Have you ever been in an interview or meeting, thrown out a strategically placed buzz word, and then slowly watched the eyes of the person you’re speaking with glaze over? I definitely have. It’s not a good feeling, and it has taken some time to figure out exactly what I was doing wrong. In the name of research, I called upon a few associates for an hour of mock meetings. Notes were taken, one thing lead to another and we had a good list of “buzz words” that sound nice but don’t have any real meaning, and don’t describe or showcase professional talents.

Before meeting with our clients, I prep candidates and make sure that they feel comfortable with speaking about their skills and experience relevant to the job. I also suggest that they stay away from the following phrases:

Value Add: What does this really mean? If you’re not adding value then why are you doing it? Does this mean that without the value add the service or deliverable you’re providing is lacking? By saying this you can find yourself tripping over words to justify what they actually mean, and you may be better off having not said it.

Win-Win: We all get what this means, but, to tell you the truth, it can imply the opposite. In a lot of cases it means that you weren’t able to find the best solution, but the solution that “pleased” everyone. Much of the time the “compromise” leaves much to be desired by all parties involved. Don’t use “win win” if you are trying to illustrate your leadership abilities, as sometimes leaders need to make the unpopular decision in order to progress.

Team Player: When I hear this, the thing that comes to mind is the gold standard for being a high performer who plays nice. But if you really want to know the truth, some of the most interesting ideas come from those who like to ruffle feathers and “challenge the status quo,” as Steve Jobs would say. You can definitely speak to your abilities to lead or execute in a group setting specifically. “Team player” can leave too much to the interviewer’s imagination when you could provide concrete examples of your professional excellence.

Think outside the box:  When someone says to me that they “think outside the box,” it honestly leads me to believe that they aren’t as creative as they think. Where is this box in the first place?
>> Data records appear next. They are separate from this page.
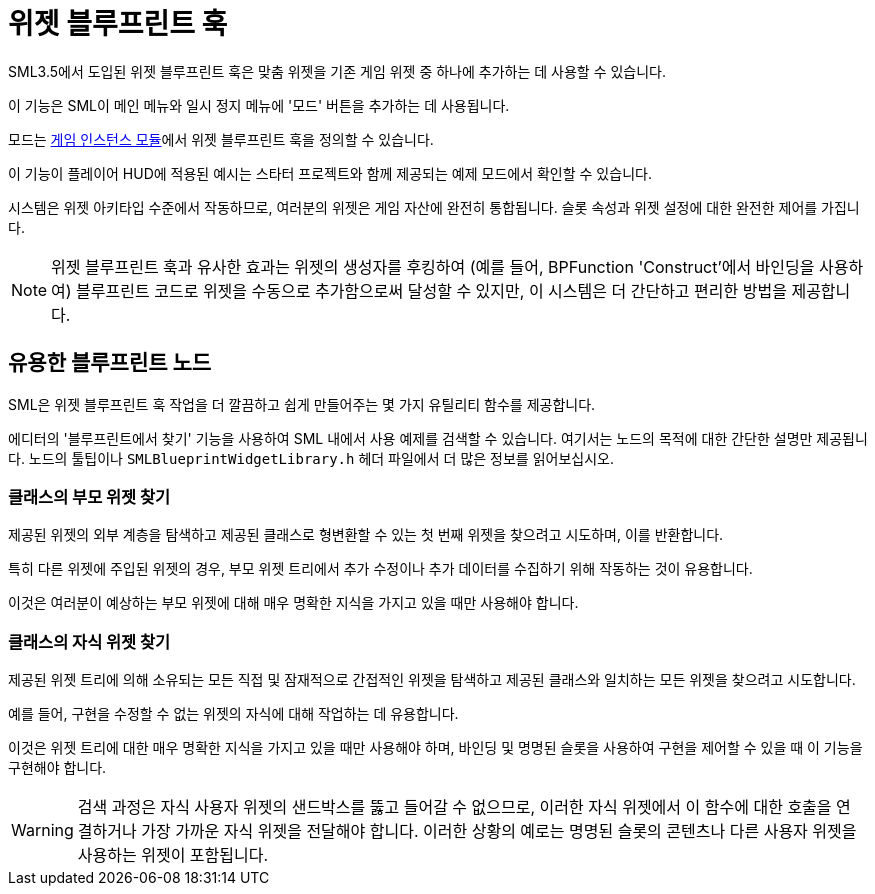 = 위젯 블루프린트 훅

SML3.5에서 도입된 위젯 블루프린트 훅은 맞춤 위젯을 기존 게임 위젯 중 하나에 추가하는 데 사용할 수 있습니다.

이 기능은 SML이 메인 메뉴와 일시 정지 메뉴에 '모드' 버튼을 추가하는 데 사용됩니다.

모드는 xref:Development/ModLoader/ModModules.adoc#_게임_인스턴스_할당_모듈ugameinstancemodule[게임 인스턴스 모듈]에서
위젯 블루프린트 훅을 정의할 수 있습니다.

이 기능이 플레이어 HUD에 적용된 예시는 스타터 프로젝트와 함께 제공되는 예제 모드에서 확인할 수 있습니다.

시스템은 위젯 아키타입 수준에서 작동하므로, 여러분의 위젯은 게임 자산에 완전히 통합됩니다.
슬롯 속성과 위젯 설정에 대한 완전한 제어를 가집니다.

[NOTE]
====
위젯 블루프린트 훅과 유사한 효과는 위젯의 생성자를 후킹하여
(예를 들어, BPFunction 'Construct'에서 바인딩을 사용하여)
블루프린트 코드로 위젯을 수동으로 추가함으로써 달성할 수 있지만, 이 시스템은 더 간단하고 편리한 방법을 제공합니다.
====

== 유용한 블루프린트 노드

SML은 위젯 블루프린트 훅 작업을 더 깔끔하고 쉽게 만들어주는 몇 가지 유틸리티 함수를 제공합니다.

에디터의 '블루프린트에서 찾기' 기능을 사용하여 SML 내에서 사용 예제를 검색할 수 있습니다.
여기서는 노드의 목적에 대한 간단한 설명만 제공됩니다.
노드의 툴팁이나 `SMLBlueprintWidgetLibrary.h` 헤더 파일에서 더 많은 정보를 읽어보십시오.

=== 클래스의 부모 위젯 찾기

제공된 위젯의 외부 계층을 탐색하고
제공된 클래스로 형변환할 수 있는 첫 번째 위젯을 찾으려고 시도하며, 이를 반환합니다.

특히 다른 위젯에 주입된 위젯의 경우, 부모 위젯 트리에서 추가 수정이나 추가 데이터를 수집하기 위해 작동하는 것이 유용합니다.

이것은 여러분이 예상하는 부모 위젯에 대해 매우 명확한 지식을 가지고 있을 때만 사용해야 합니다.

=== 클래스의 자식 위젯 찾기

제공된 위젯 트리에 의해 소유되는 모든 직접 및 잠재적으로 간접적인 위젯을 탐색하고
제공된 클래스와 일치하는 모든 위젯을 찾으려고 시도합니다.

예를 들어, 구현을 수정할 수 없는 위젯의 자식에 대해 작업하는 데 유용합니다.

이것은 위젯 트리에 대한 매우 명확한 지식을 가지고 있을 때만 사용해야 하며,
바인딩 및 명명된 슬롯을 사용하여 구현을 제어할 수 있을 때 이 기능을 구현해야 합니다.

[WARNING]
====
검색 과정은 자식 사용자 위젯의 샌드박스를 뚫고 들어갈 수 없으므로,
이러한 자식 위젯에서 이 함수에 대한 호출을 연결하거나
가장 가까운 자식 위젯을 전달해야 합니다.
이러한 상황의 예로는 명명된 슬롯의 콘텐츠나 다른 사용자 위젯을 사용하는 위젯이 포함됩니다.
====
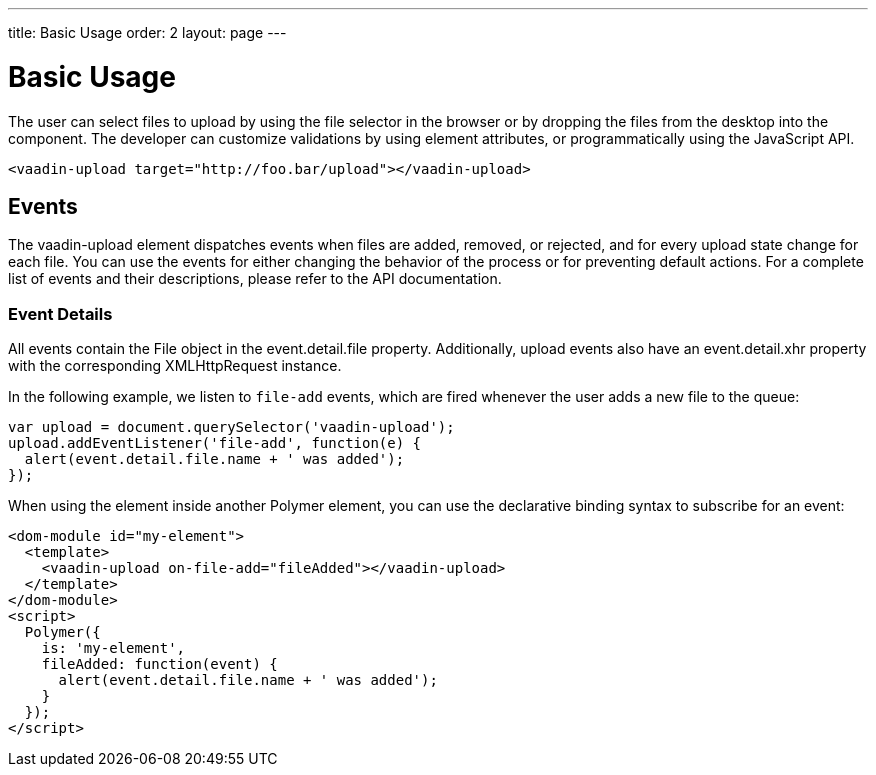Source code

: ---
title: Basic Usage
order: 2
layout: page
---


[[vaadin-upload.example]]
= Basic Usage

The user can select files to upload by using the file selector in the browser or by dropping the files from the desktop into the component.
The developer can customize validations by using element attributes, or programmatically using the JavaScript API.

[source,html]
----
<vaadin-upload target="http://foo.bar/upload"></vaadin-upload>
----

== Events

The [vaadinelement]#vaadin-upload# element dispatches events when files are added, removed, or rejected, and for every upload state change for each file.
You can use the events for either changing the behavior of the process or for preventing default actions.
For a complete list of events and their descriptions, please refer to the API documentation.

=== Event Details
All events contain the [classname]#File# object in the [propertyname]#event.detail.file# property.
Additionally, upload events also have an [propertyname]#event.detail.xhr# property with the corresponding [classname]#XMLHttpRequest# instance.

In the following example, we listen to `file-add` events, which are fired whenever the user adds a new file to the queue:

[source,javascript]
----
var upload = document.querySelector('vaadin-upload');
upload.addEventListener('file-add', function(e) {
  alert(event.detail.file.name + ' was added');
});
----

When using the element inside another Polymer element, you can use the declarative binding syntax to subscribe for an event:

[source,html]
----
<dom-module id="my-element">
  <template>
    <vaadin-upload on-file-add="fileAdded"></vaadin-upload>
  </template>
</dom-module>
<script>
  Polymer({
    is: 'my-element',
    fileAdded: function(event) {
      alert(event.detail.file.name + ' was added');
    }
  });
</script>
----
If you push boundaries, use creative problem solving or start from scratch wouldn’t you rather tell that story?

Heavy lifting: When someone says “Heavy lifting,” to me, it makes it sound like the work they do is very challenging or unpleasant. Supposedly it actually means the person behind the scenes who does all of the actual work, but why not talk about all of the leg work you do, or have done in the past? Spell out what the problem or challenge that you conquered is instead, because I know you’re not lifting weights while you’re sitting in front of me.

While there is an ocean of fun corporate phrases, please keep in mind that they don’t mean the same thing to every person and can kill a conversation in an instant. Instead of using ambiguous words, explain your credentials and experience with confidence, specific examples and a quality conversation. I know it’s not an easy task, as I have had to make several adjustments, but it has earned me a better relationship with people I deal with on a daily basis. Try it and see what happens!